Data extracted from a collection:
----------------------------------------
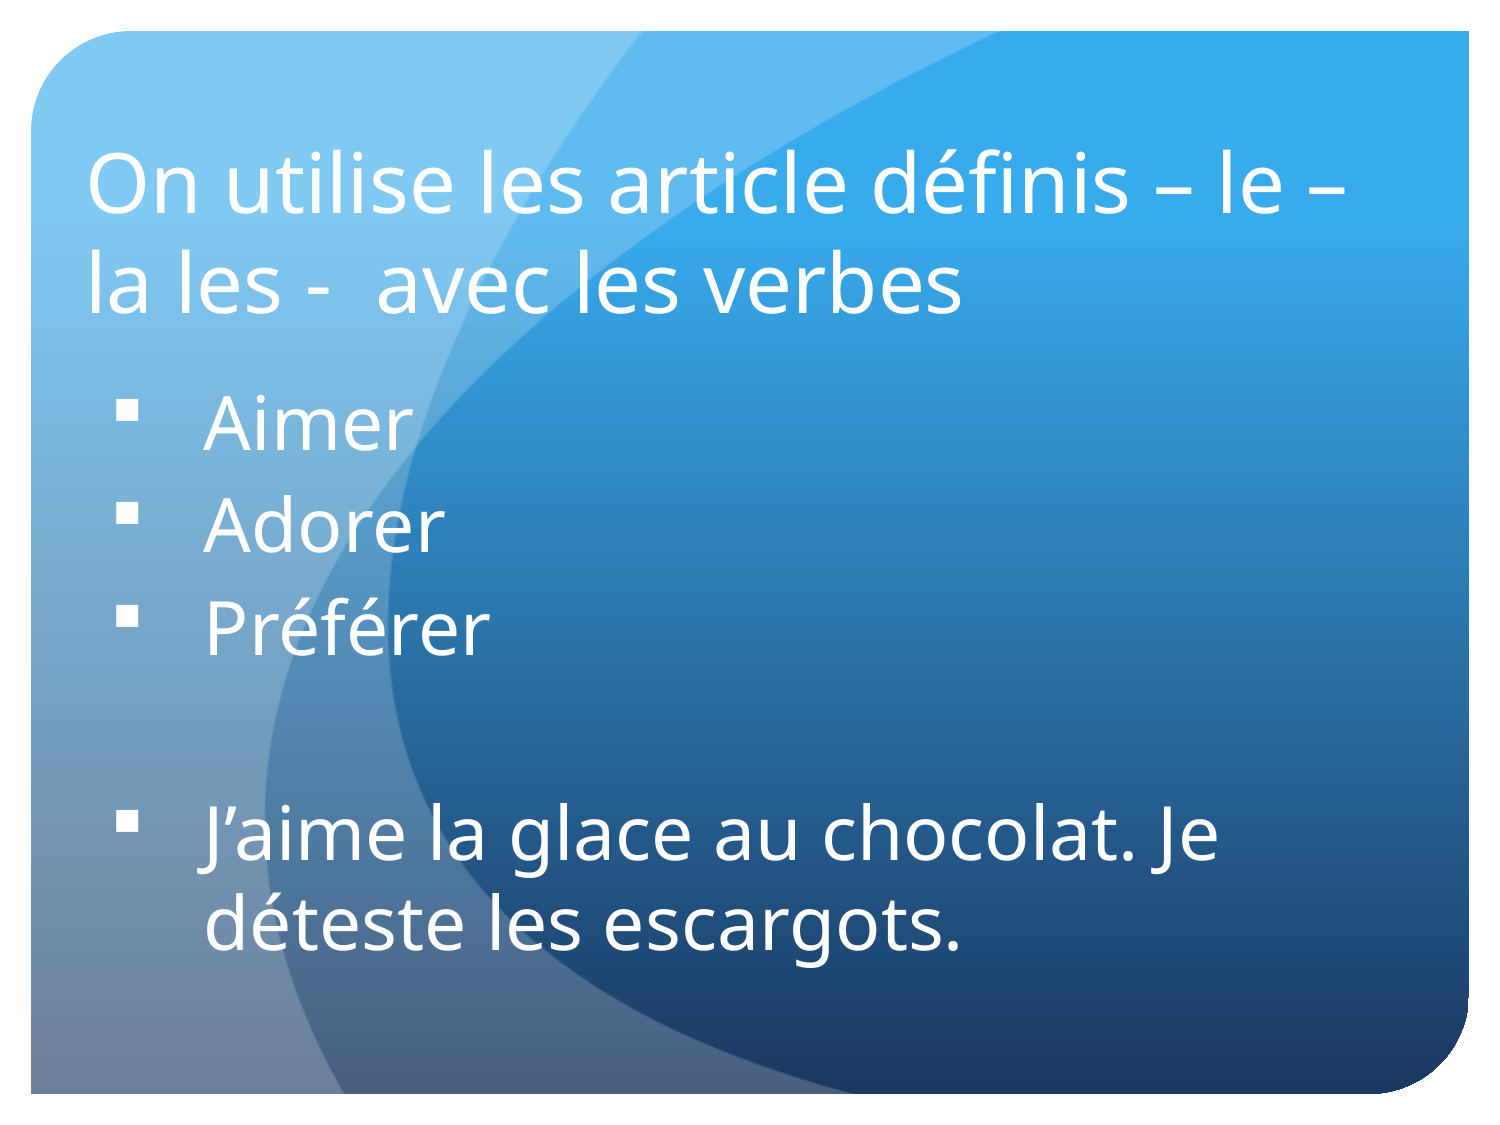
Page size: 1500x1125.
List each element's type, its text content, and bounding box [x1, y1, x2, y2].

subtitle Aimer Adorer Préférer J’aime la glace au chocolat. Je déteste les escargots. [94, 367, 1372, 1034]
picture [25, 30, 1474, 1095]
title On utilise les article définis – le – la les - avec les verbes [70, 36, 1439, 338]
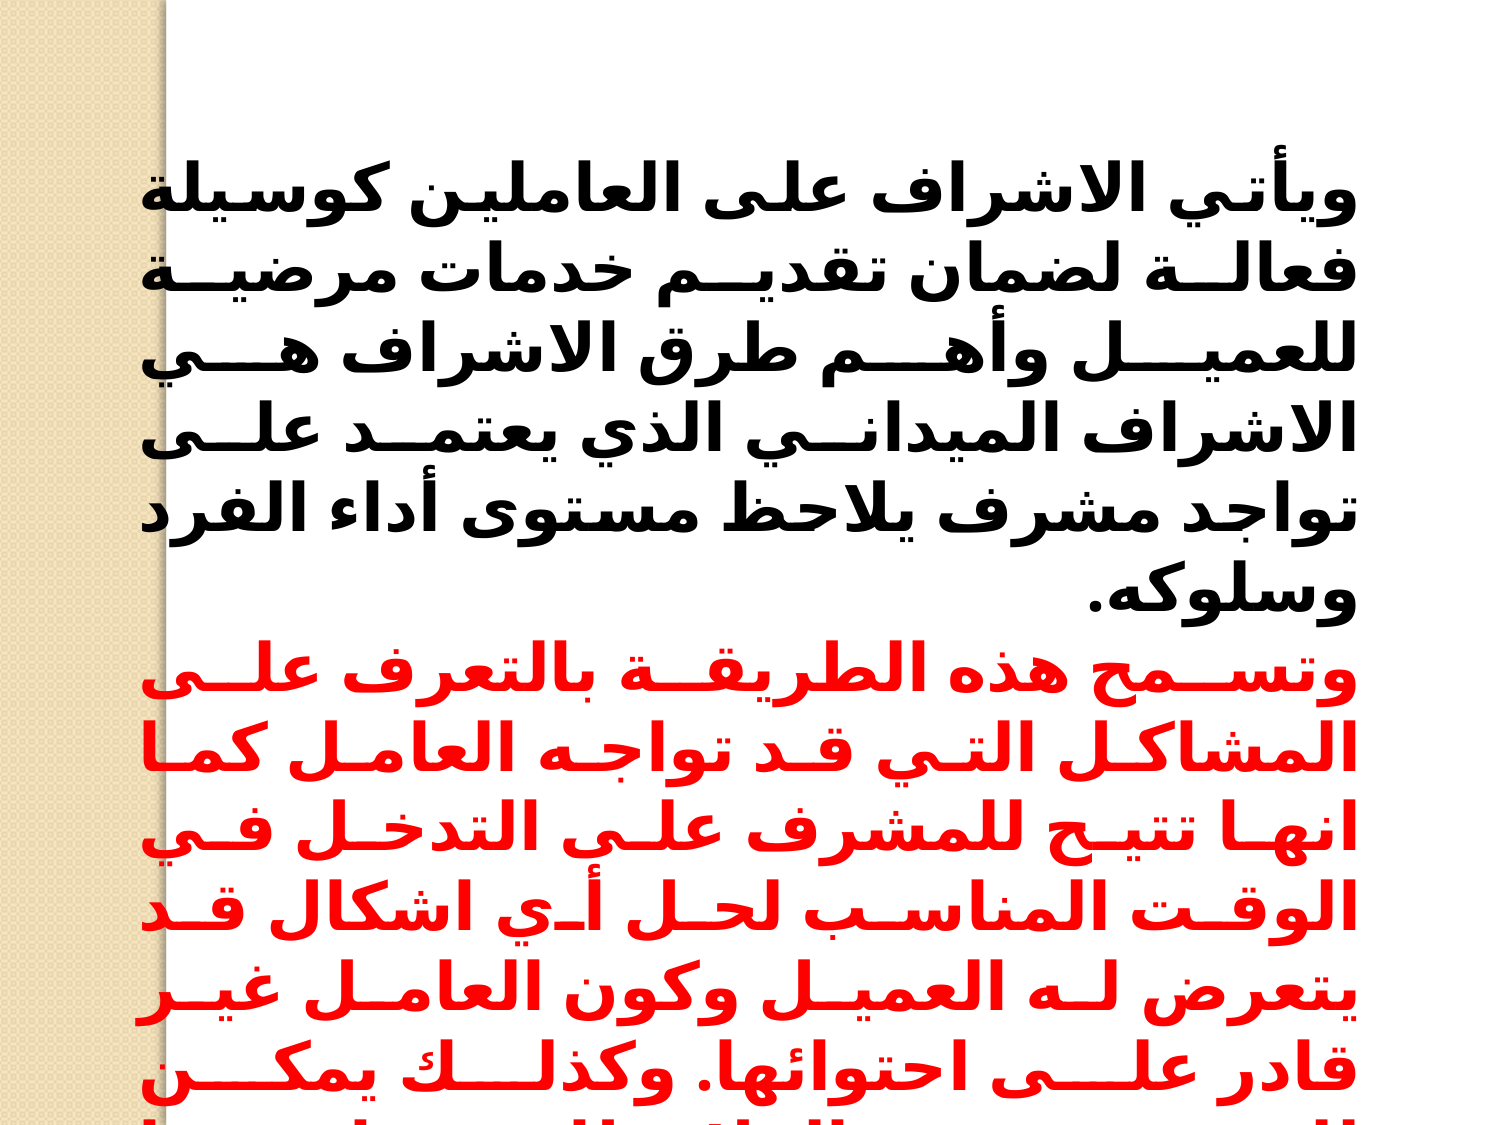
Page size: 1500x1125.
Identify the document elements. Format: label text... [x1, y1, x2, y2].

text_box ويأتي الاشراف على العاملين كوسيلة فعالة لضمان تقديم خدمات مرضية للعميل وأهم طرق الاشراف هي الاشراف الميداني الذي يعتمد على تواجد مشرف يلاحظ مستوى أداء الفرد وسلوكه. وتسمح هذه الطريقة بالتعرف على المشاكل التي قد تواجه العامل كما انها تتيح للمشرف على التدخل في الوقت المناسب لحل أي اشكال قد يتعرض له العميل وكون العامل غير قادر على احتوائها. وكذلك يمكن للمشرف تدوين الملاحظات ومناقشتها في وقت لاحق مع العاملين . [123, 137, 1376, 1125]
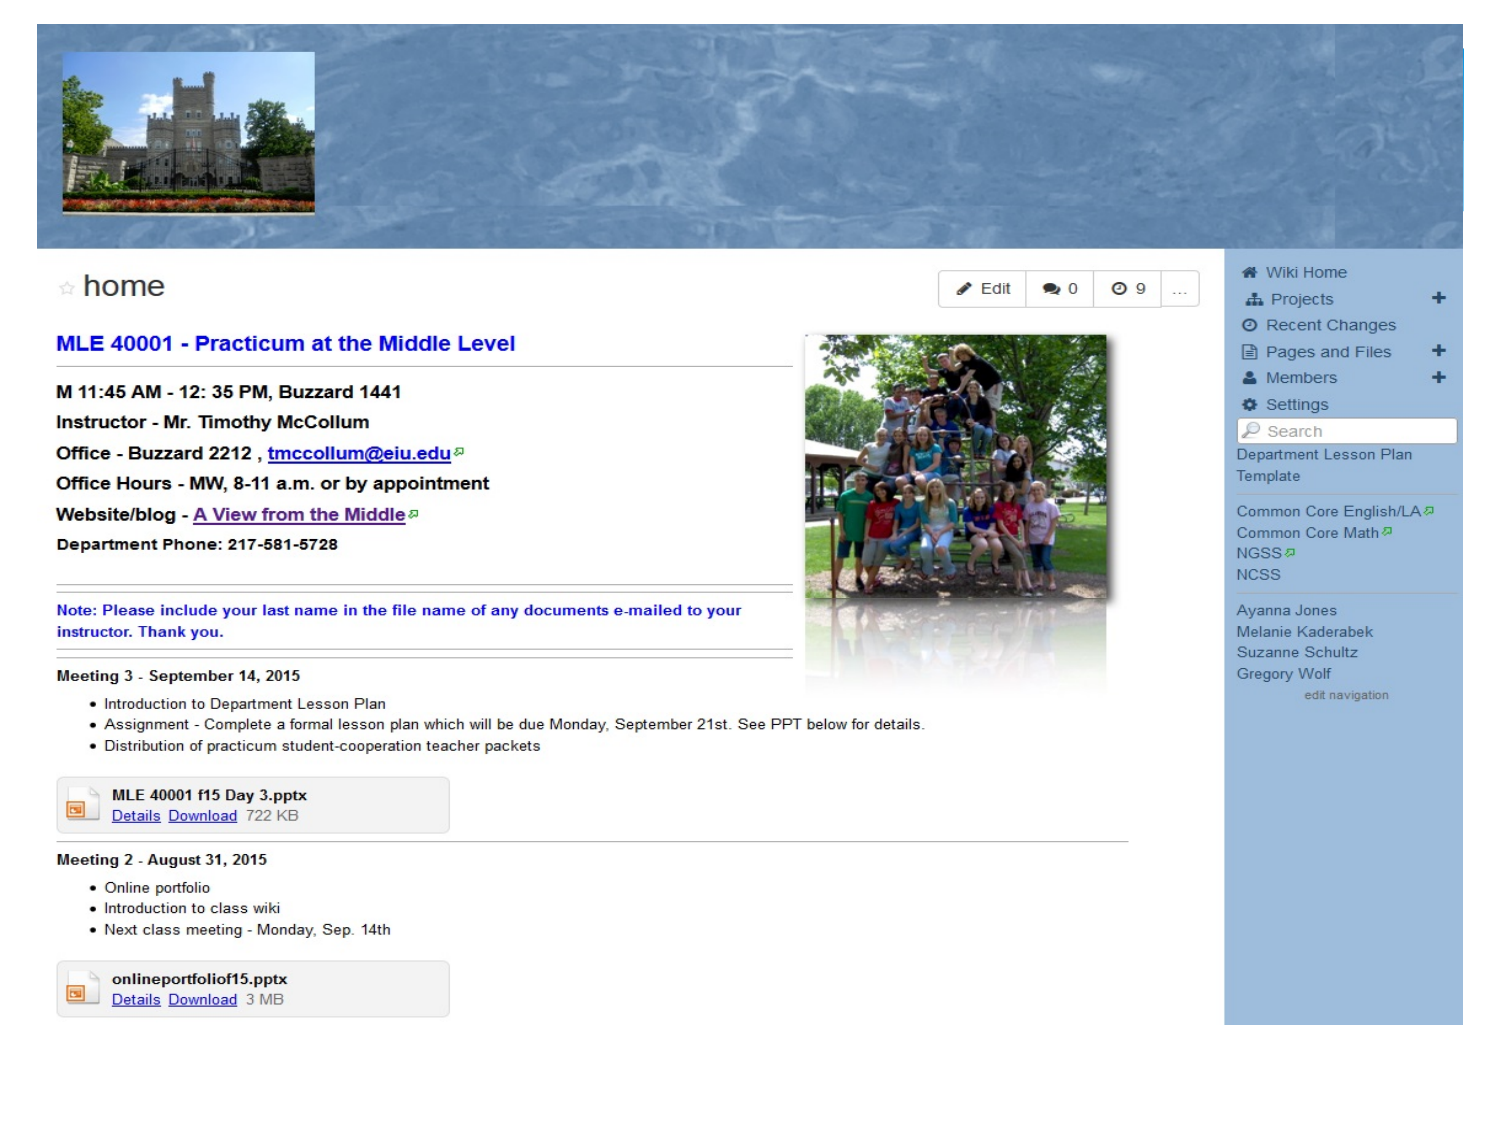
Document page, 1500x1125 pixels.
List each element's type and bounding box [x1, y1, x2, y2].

picture [37, 24, 1463, 1026]
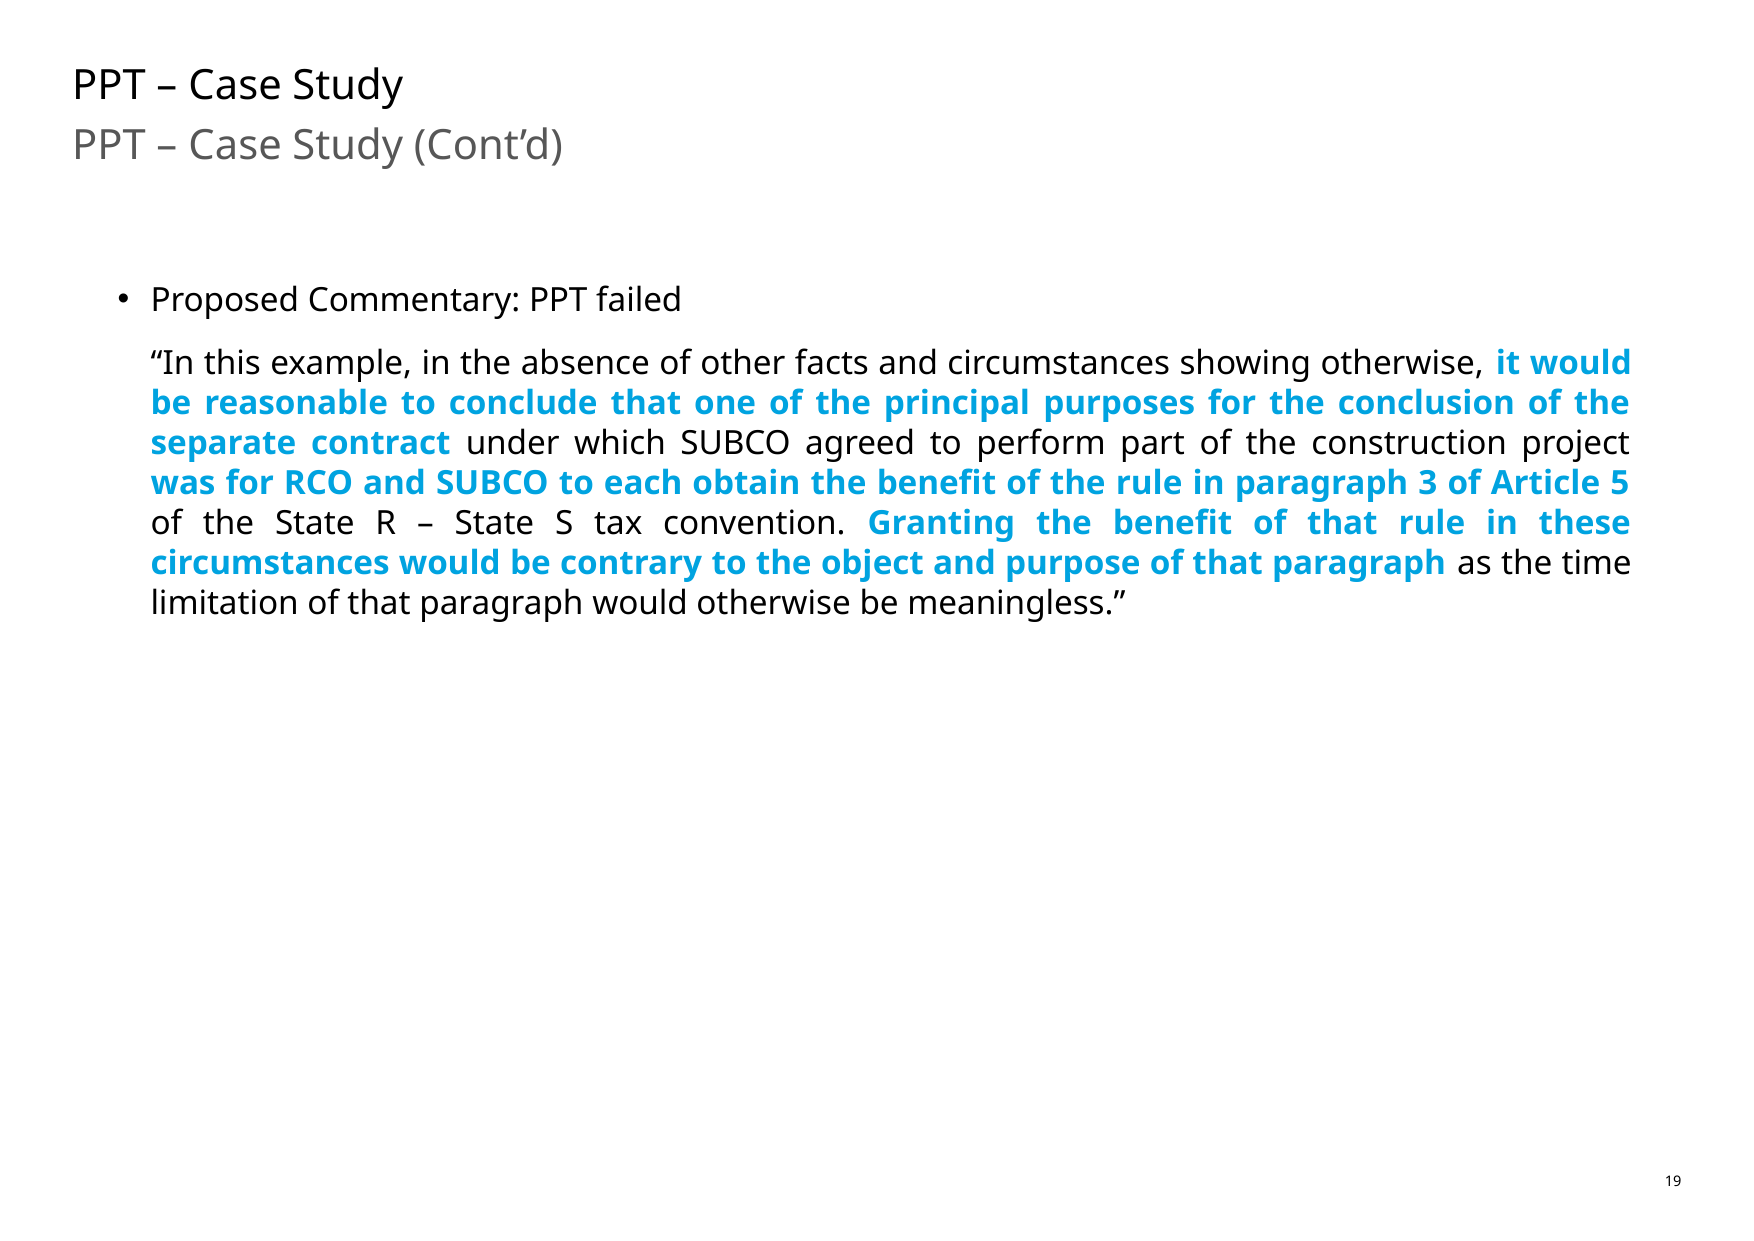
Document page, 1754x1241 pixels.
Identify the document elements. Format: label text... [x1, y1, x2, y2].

list PPT – Case Study (Cont’d) [72, 118, 1678, 255]
title PPT – Case Study [72, 57, 1678, 118]
list Proposed Commentary: PPT failed “In this example, in the absence of other facts and circumstances showing otherwise, it would be reasonable to conclude that one of the principal purposes for the conclusion of the separate contract under which SUBCO agreed to perform part of the construction project was for RCO and SUBCO to each obtain the benefit of the rule in paragraph 3 of Article 5 of the State R – State S tax convention. Granting the benefit of that rule in these circumstances would be contrary to the object and purpose of that paragraph as the time limitation of that paragraph would otherwise be meaningless.” [117, 278, 1633, 1117]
----------------------------------------
Could you transcribe all of the data exactly, keeping every picture out of the copy?

Page size: 1500x1125.
List each element's type, its text content, and bounding box [x1, y1, x2, y2].

subtitle Aimer Adorer Préférer J’aime la glace au chocolat. Je déteste les escargots. [94, 367, 1372, 1034]
picture [25, 30, 1474, 1095]
title On utilise les article définis – le – la les - avec les verbes [70, 36, 1439, 338]
Page size: 1500x1125.
Identify the document elements. Format: label text... [x1, y1, x2, y2].

text_box ويأتي الاشراف على العاملين كوسيلة فعالة لضمان تقديم خدمات مرضية للعميل وأهم طرق الاشراف هي الاشراف الميداني الذي يعتمد على تواجد مشرف يلاحظ مستوى أداء الفرد وسلوكه. وتسمح هذه الطريقة بالتعرف على المشاكل التي قد تواجه العامل كما انها تتيح للمشرف على التدخل في الوقت المناسب لحل أي اشكال قد يتعرض له العميل وكون العامل غير قادر على احتوائها. وكذلك يمكن للمشرف تدوين الملاحظات ومناقشتها في وقت لاحق مع العاملين . [123, 137, 1376, 1125]
Document page, 1500x1125 pixels.
List each element's type and bounding box [x1, y1, x2, y2].

picture [37, 24, 1463, 1026]
Document page, 1754x1241 pixels.
Identify the document elements. Format: label text... [x1, y1, x2, y2].

list PPT – Case Study (Cont’d) [72, 118, 1678, 255]
title PPT – Case Study [72, 57, 1678, 118]
list Proposed Commentary: PPT failed “In this example, in the absence of other facts and circumstances showing otherwise, it would be reasonable to conclude that one of the principal purposes for the conclusion of the separate contract under which SUBCO agreed to perform part of the construction project was for RCO and SUBCO to each obtain the benefit of the rule in paragraph 3 of Article 5 of the State R – State S tax convention. Granting the benefit of that rule in these circumstances would be contrary to the object and purpose of that paragraph as the time limitation of that paragraph would otherwise be meaningless.” [117, 278, 1633, 1117]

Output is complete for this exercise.